282 reviews57 followers
April 10, 2012
This was O'Connor's first novel, published in 1951. Five years later his second novel, THE LAST HURRAH, would be a huge success, and the novel following that, THE EDGE OF SADNESS, would win the Pulitzer Prize in 1962.

A rather slight, serio-comic novel set between WWII and Korea - Christopher Usher is a former sportswriter (a fact he loathes being reminded of)-turned-radio commentator, with an audience of five million listeners; he has a rather grandiose idea of his own importance, an idea not quite shared by his wife or co-workers - his contract is up for renewal and he has demanded a bigger slice of the pie commensurate with his status and renown, and this is upsetting the careful balance between his career, his marriage, and his mistress (a failed actress with a taste for sapphires).

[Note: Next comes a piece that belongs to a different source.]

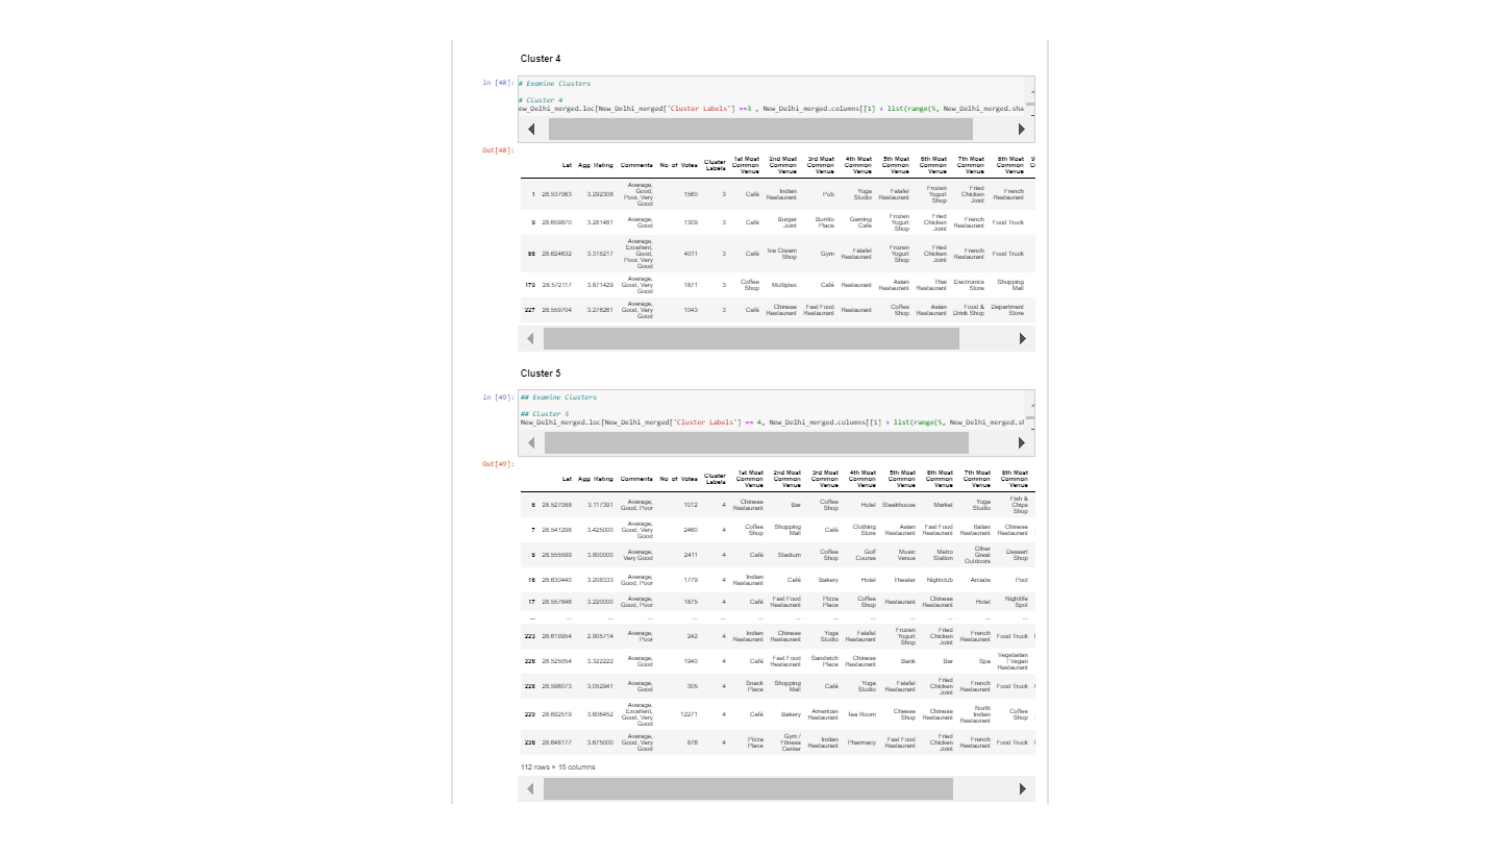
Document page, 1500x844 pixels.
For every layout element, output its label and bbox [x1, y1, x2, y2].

picture [450, 39, 1050, 804]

Within a few years of THE ORACLE's publication the important celebrity-creating medium would become television (O'Connor was a TV columnist) and a new generation of puffed-up egos would gain even wider exposure, a situation which, of course, continues unabated today.

THE ORACLE is quite unlike O'Connor's subsequent fiction, as it in no way focuses on the Irish-American/Catholic experience and is, despite the seriousness of some of the topics it touches on (such as the use of the bomb, as well as the impending crisis in Asia) much lighter in tone. But the author's sure touch with slightly-eccentric characterizations is well-evident here.